This series demonstrates how a political economy lens helps to make sense of such phenomena by situating them in everyday, lived experience, pushing the discipline into underexplored conceptual spaces.

To begin this series, Nina Lotze lays out the reality of queer lives under capitalism, how modern LGBT+ movements have been co-opted by corporations in mainstream discourse, and how it obscures the urgent everyday issues of queer people. Nina unravels the confluence of politics, queer issues, corporations, and consumers that shape contemporary queer identities. The blog explores how queer people’s interaction with politics and the economy follows a longer lineage of the successful Western LGBT+ rights movements, AIDS activism, and the fight for marriage equality that preceded it.

The second blog by Winnie Lam and Kara Ng explores whether it is possible to be a truly sustainable and ethical consumer, providing tips to navigate the growing trend of conscious consumerism. Winnie and Kara delve into the idea of consumption as a political choice to address the issues of over-consumption, pollution, labour exploitation and dignity at work. Contrary to the rise of fast fashion amongst consumers, the blog develops the idea of how buying second-hand or from ethical brands raises the prospect of ‘slow fashion’ serving as a potential solution.

In the third contribution, Guy Cowman-Sharpe details how the advent of live streaming has transformed the ways in which media is both produced and consumed. The blog outlines how Twitch has blurred the distinction between labour and leisure time, as live streaming is central to the emerging gig economy. Guy shows how new forms of media alter our relationship with the economy, give rise to the notions of a ‘hustle culture’ and a ‘grindset’ mentality to provide hope for many that one day they may gain future financial independence.    

Next, in the fourth contribution, Remi Edwards and James Jackson propose that the political economy of veganism may be conceptualised as falling into two ‘catches’, namely a Catch-22 in which veganism inevitably encounters pitfalls under capitalist conditions and a Catch-23 where the attempts to make a more sustainable equitable society simply becomes a new market for industry incumbents. Through this conceptualisation, the blog advances a critique of the capitalist interpretation of veganism and outlines how an alternative political framework might look.

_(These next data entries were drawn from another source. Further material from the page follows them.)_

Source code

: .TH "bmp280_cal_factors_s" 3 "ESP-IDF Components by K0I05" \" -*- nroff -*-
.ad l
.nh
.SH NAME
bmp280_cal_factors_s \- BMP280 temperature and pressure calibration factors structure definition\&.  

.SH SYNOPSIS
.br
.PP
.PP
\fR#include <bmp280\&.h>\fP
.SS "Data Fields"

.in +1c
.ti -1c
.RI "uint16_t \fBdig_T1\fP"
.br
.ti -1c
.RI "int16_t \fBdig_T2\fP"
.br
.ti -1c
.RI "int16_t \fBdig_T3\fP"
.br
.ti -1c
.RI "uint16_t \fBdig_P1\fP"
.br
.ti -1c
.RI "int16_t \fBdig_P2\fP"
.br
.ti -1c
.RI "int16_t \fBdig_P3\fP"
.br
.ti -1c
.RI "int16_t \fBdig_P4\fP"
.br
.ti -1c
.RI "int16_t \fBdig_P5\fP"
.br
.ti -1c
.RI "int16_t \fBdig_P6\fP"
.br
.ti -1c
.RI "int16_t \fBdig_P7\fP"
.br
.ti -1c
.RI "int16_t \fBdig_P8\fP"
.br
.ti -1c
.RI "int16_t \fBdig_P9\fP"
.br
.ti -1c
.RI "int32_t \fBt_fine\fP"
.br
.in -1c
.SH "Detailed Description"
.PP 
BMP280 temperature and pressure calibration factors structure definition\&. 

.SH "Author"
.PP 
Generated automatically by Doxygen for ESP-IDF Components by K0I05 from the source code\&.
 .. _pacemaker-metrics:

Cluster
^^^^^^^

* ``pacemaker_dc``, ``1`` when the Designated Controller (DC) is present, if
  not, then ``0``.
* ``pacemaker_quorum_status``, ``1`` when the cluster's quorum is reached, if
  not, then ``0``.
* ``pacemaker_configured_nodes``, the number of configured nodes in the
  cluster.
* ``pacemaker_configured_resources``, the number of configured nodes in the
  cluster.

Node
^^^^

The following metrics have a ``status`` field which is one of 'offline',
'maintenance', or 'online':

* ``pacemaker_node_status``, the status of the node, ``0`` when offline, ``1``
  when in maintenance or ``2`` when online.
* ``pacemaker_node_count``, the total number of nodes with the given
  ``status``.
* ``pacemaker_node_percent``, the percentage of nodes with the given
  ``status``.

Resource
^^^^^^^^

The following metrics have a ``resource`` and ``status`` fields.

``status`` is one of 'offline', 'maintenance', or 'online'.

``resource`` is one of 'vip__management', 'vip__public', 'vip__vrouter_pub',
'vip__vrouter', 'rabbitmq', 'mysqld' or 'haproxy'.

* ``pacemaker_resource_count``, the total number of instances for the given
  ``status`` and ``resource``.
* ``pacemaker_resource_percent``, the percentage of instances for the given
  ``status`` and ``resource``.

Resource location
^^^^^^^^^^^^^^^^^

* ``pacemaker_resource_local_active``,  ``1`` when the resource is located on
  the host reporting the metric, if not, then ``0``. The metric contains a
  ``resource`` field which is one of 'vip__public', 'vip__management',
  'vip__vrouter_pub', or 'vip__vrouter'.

The fifth blog by George Asiamah asks whether the UK can still have its cake and eat it in a post-Brexit Agri-food sector. Following one of the most pronounced changes to people’s everyday lives, George analyses how Brexit and the subsequent Trade and Cooperation Agreement (TCA) raises the prospect of a new regulatory regime for agri-foods in both the UK and the EU. The result is that the UK’s divergence from the EU regulatory regime may lead to cheaper products for UK producers, but it ultimately instigates a ‘race to the bottom’ on food standards for UK consumers.

The sixth blog is by Nerea Amisi Okong’o, who employs a feminist perspective to reveal how despite the attempts by black African women to create an environment in which they may be considered equals in the workplace, their lived experiences reveal they are not equal enough. With the leadership positions of extractive industries inhabited by men, Nerea recounts how black African women occupy a role in elite spaces that is ultimately tokenistic, characterised by precarity with little opportunity to grow. 

In the final blog, Georgette Fernandez Laris outlines how perhaps the most fundamental resource in our everyday lives, money, is the subject of a battle between public and private actors over the future of digital currencies. Focusing on Facebook’s (or Meta’s) plans to launch their own digital currency in the Diem, Georgette unpicks how such endeavours are motivated by ambitions to monetise our privacy. The blog thus calls into question what actions central banks have taken to wrestle the power of money away from private interests.